▶ [Assignment]
When you reach the line in the listing below that contains "13: (35, 97, 1.58)", begin returning lines exactly as written, and stop after the line that contains "31: (38, 477, 1.82)". Return no other lines.

----

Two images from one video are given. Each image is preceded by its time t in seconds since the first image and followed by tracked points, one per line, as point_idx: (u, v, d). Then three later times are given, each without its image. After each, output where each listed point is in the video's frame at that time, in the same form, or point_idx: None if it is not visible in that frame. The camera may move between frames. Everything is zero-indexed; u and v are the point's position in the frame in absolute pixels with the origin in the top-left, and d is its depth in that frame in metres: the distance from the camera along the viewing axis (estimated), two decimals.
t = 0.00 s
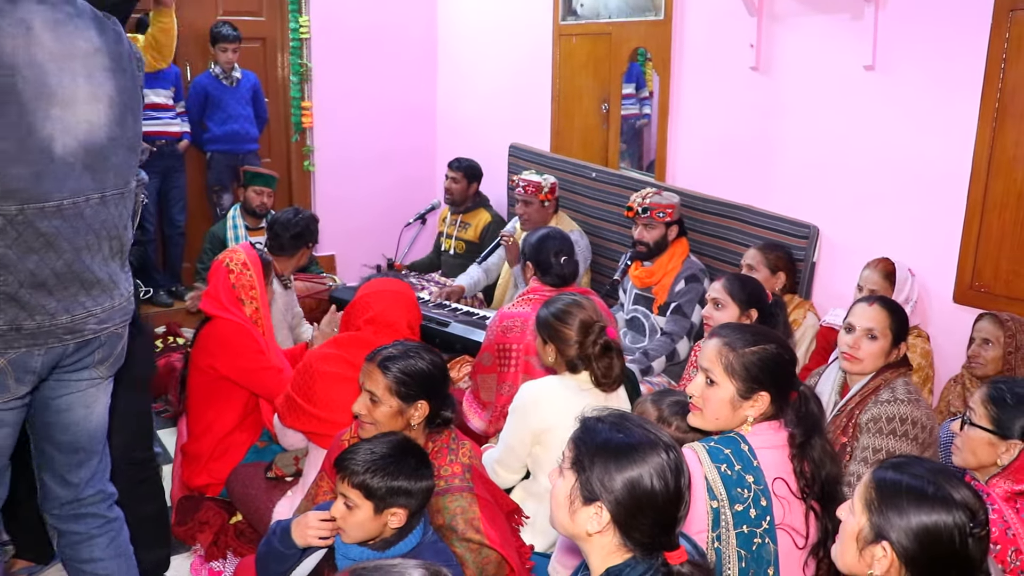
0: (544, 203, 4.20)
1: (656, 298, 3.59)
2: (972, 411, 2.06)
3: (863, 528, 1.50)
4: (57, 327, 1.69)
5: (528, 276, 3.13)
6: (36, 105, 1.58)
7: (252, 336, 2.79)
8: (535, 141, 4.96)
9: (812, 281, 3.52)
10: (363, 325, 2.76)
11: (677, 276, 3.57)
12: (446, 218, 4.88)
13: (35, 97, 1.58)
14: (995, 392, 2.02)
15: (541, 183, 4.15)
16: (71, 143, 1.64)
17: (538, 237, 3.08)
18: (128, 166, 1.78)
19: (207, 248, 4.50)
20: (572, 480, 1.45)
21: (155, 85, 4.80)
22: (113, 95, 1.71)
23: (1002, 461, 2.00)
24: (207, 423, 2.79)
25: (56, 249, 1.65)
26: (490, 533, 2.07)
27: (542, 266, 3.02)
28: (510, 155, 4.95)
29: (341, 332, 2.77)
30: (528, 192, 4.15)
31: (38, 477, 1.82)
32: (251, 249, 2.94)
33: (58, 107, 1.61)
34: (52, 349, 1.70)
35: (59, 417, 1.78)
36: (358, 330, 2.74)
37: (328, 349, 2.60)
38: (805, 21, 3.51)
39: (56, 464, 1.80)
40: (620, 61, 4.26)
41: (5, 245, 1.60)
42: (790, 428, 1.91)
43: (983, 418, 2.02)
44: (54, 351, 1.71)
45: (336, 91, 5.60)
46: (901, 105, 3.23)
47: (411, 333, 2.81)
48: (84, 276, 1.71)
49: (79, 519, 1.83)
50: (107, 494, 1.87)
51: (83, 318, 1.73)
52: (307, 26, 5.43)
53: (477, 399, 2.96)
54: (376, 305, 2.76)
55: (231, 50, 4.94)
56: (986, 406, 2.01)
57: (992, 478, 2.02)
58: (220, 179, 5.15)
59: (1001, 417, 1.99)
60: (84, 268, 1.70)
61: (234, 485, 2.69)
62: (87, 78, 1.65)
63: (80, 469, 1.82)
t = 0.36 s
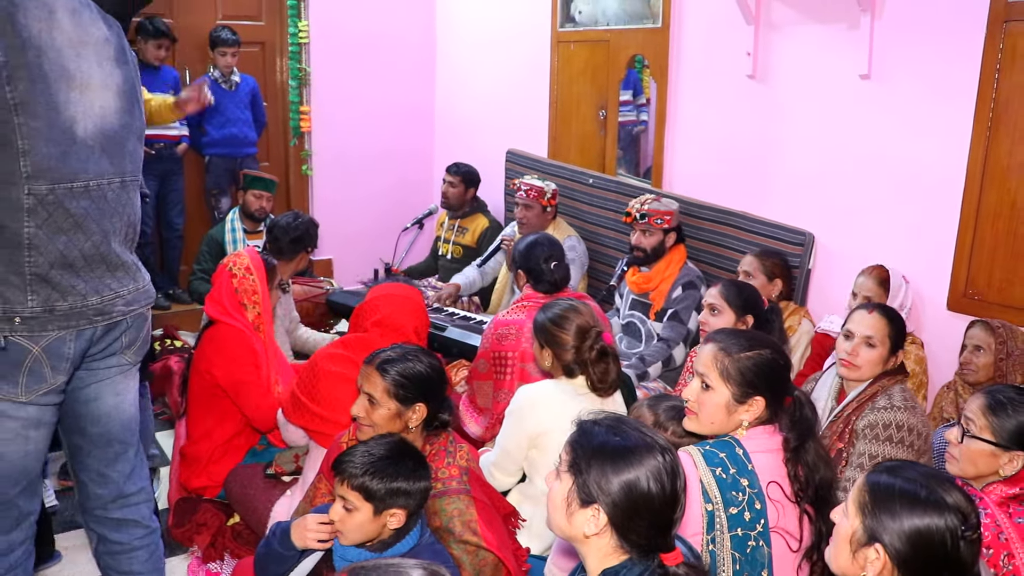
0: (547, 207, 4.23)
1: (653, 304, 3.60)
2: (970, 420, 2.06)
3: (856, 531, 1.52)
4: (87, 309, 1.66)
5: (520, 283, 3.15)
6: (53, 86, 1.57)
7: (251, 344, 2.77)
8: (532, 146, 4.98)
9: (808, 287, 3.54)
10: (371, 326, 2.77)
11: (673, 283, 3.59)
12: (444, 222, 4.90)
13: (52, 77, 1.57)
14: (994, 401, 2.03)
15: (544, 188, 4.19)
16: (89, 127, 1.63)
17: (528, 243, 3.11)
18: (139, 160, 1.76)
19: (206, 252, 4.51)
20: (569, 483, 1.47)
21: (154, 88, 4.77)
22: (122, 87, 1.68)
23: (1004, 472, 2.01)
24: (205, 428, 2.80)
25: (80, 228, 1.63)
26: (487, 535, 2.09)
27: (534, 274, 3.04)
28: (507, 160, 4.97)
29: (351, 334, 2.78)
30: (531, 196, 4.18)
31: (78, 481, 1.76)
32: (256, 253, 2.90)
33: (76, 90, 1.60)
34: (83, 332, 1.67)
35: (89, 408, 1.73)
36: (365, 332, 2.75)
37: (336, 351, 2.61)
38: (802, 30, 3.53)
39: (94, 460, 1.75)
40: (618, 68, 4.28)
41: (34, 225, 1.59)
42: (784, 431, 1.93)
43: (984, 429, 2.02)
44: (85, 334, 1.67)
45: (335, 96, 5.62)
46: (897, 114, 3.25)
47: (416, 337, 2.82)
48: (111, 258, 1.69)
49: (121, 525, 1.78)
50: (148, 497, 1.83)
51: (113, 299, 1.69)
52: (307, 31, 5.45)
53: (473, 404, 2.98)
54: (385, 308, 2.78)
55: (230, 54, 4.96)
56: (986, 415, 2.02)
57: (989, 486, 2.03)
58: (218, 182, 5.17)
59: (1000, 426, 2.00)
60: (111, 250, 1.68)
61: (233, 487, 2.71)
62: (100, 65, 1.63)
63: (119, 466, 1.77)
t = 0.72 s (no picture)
0: (553, 208, 4.24)
1: (658, 305, 3.62)
2: (972, 421, 2.07)
3: (859, 529, 1.53)
4: (74, 315, 1.73)
5: (523, 284, 3.16)
6: (39, 92, 1.62)
7: (245, 355, 2.77)
8: (536, 147, 4.99)
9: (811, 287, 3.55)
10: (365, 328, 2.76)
11: (678, 284, 3.60)
12: (447, 223, 4.91)
13: (38, 84, 1.62)
14: (997, 402, 2.03)
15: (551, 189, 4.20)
16: (78, 133, 1.68)
17: (530, 243, 3.11)
18: (139, 159, 1.82)
19: (210, 251, 4.53)
20: (575, 482, 1.48)
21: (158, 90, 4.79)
22: (122, 86, 1.75)
23: (1007, 472, 2.01)
24: (208, 434, 2.81)
25: (68, 239, 1.69)
26: (492, 534, 2.10)
27: (538, 274, 3.05)
28: (510, 160, 4.98)
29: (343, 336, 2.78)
30: (538, 197, 4.19)
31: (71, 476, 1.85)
32: (248, 260, 2.87)
33: (64, 95, 1.66)
34: (73, 338, 1.74)
35: (82, 410, 1.81)
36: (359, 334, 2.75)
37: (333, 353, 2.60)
38: (805, 31, 3.54)
39: (86, 459, 1.83)
40: (622, 68, 4.29)
41: (16, 232, 1.65)
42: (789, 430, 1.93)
43: (989, 430, 2.02)
44: (74, 340, 1.74)
45: (338, 96, 5.64)
46: (901, 115, 3.26)
47: (413, 336, 2.81)
48: (100, 264, 1.75)
49: (110, 522, 1.86)
50: (140, 496, 1.90)
51: (101, 306, 1.76)
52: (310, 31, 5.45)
53: (477, 403, 2.99)
54: (378, 308, 2.77)
55: (234, 55, 4.97)
56: (990, 416, 2.02)
57: (991, 485, 2.04)
58: (222, 183, 5.18)
59: (1005, 427, 2.00)
60: (98, 257, 1.74)
61: (239, 486, 2.72)
62: (94, 68, 1.69)
63: (110, 466, 1.84)
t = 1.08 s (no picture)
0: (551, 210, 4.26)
1: (657, 305, 3.63)
2: (971, 419, 2.07)
3: (859, 526, 1.54)
4: (70, 314, 1.67)
5: (529, 283, 3.15)
6: (31, 92, 1.58)
7: (239, 359, 2.78)
8: (535, 147, 4.99)
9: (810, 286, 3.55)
10: (359, 328, 2.75)
11: (678, 284, 3.61)
12: (446, 223, 4.92)
13: (28, 84, 1.57)
14: (996, 399, 2.04)
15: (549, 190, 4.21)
16: (71, 134, 1.63)
17: (535, 243, 3.13)
18: (145, 158, 1.75)
19: (209, 252, 4.54)
20: (578, 484, 1.48)
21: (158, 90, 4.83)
22: (124, 86, 1.69)
23: (1004, 469, 2.02)
24: (208, 438, 2.81)
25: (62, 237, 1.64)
26: (492, 533, 2.10)
27: (541, 273, 3.06)
28: (509, 161, 4.99)
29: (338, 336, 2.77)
30: (536, 198, 4.21)
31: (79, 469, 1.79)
32: (236, 262, 2.87)
33: (56, 95, 1.60)
34: (75, 336, 1.69)
35: (89, 407, 1.75)
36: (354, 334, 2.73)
37: (324, 357, 2.62)
38: (802, 31, 3.56)
39: (93, 453, 1.77)
40: (619, 68, 4.30)
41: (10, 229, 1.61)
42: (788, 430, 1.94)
43: (986, 427, 2.03)
44: (77, 338, 1.69)
45: (337, 97, 5.64)
46: (898, 113, 3.27)
47: (406, 334, 2.80)
48: (97, 262, 1.69)
49: (116, 517, 1.79)
50: (146, 493, 1.84)
51: (99, 305, 1.70)
52: (309, 32, 5.47)
53: (477, 402, 2.99)
54: (370, 308, 2.75)
55: (233, 56, 4.98)
56: (987, 413, 2.03)
57: (988, 483, 2.05)
58: (221, 183, 5.18)
59: (1003, 425, 2.01)
60: (95, 255, 1.68)
61: (239, 487, 2.73)
62: (92, 69, 1.64)
63: (116, 462, 1.79)
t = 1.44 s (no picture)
0: (542, 214, 4.22)
1: (654, 306, 3.63)
2: (963, 421, 2.09)
3: (855, 526, 1.54)
4: (32, 291, 1.86)
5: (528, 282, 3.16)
6: None
7: (232, 353, 2.77)
8: (531, 147, 4.99)
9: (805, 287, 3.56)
10: (366, 326, 2.78)
11: (675, 286, 3.62)
12: (442, 222, 4.92)
13: None
14: (989, 401, 2.05)
15: (538, 195, 4.17)
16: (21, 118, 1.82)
17: (535, 243, 3.12)
18: (104, 144, 1.95)
19: (205, 250, 4.53)
20: (583, 492, 1.47)
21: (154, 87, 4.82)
22: (79, 76, 1.89)
23: (996, 471, 2.04)
24: (203, 436, 2.82)
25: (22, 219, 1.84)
26: (486, 532, 2.10)
27: (541, 272, 3.06)
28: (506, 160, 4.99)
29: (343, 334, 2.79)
30: (526, 204, 4.17)
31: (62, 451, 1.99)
32: (231, 255, 2.84)
33: (12, 79, 1.80)
34: (47, 314, 1.88)
35: (75, 399, 1.95)
36: (360, 332, 2.75)
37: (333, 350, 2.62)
38: (799, 32, 3.56)
39: (75, 437, 1.97)
40: (616, 69, 4.30)
41: None
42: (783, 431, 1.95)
43: (976, 428, 2.06)
44: (50, 318, 1.88)
45: (333, 95, 5.64)
46: (895, 115, 3.28)
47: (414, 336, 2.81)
48: (59, 241, 1.88)
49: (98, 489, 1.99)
50: (125, 469, 2.03)
51: (63, 283, 1.89)
52: (306, 30, 5.46)
53: (473, 401, 2.99)
54: (379, 307, 2.78)
55: (229, 53, 4.97)
56: (979, 415, 2.05)
57: (982, 484, 2.06)
58: (217, 182, 5.19)
59: (993, 427, 2.03)
60: (58, 233, 1.87)
61: (235, 485, 2.73)
62: (48, 57, 1.84)
63: (99, 444, 1.98)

----

▶ [Your response]
13: (35, 97, 1.58)
14: (995, 392, 2.02)
15: (541, 183, 4.15)
16: (71, 143, 1.64)
17: (538, 237, 3.08)
18: (128, 166, 1.78)
19: (207, 248, 4.50)
20: (572, 480, 1.45)
21: (155, 85, 4.80)
22: (113, 95, 1.71)
23: (1002, 461, 2.00)
24: (207, 423, 2.79)
25: (56, 249, 1.65)
26: (490, 533, 2.07)
27: (542, 266, 3.02)
28: (510, 155, 4.95)
29: (341, 332, 2.77)
30: (528, 192, 4.15)
31: (38, 477, 1.82)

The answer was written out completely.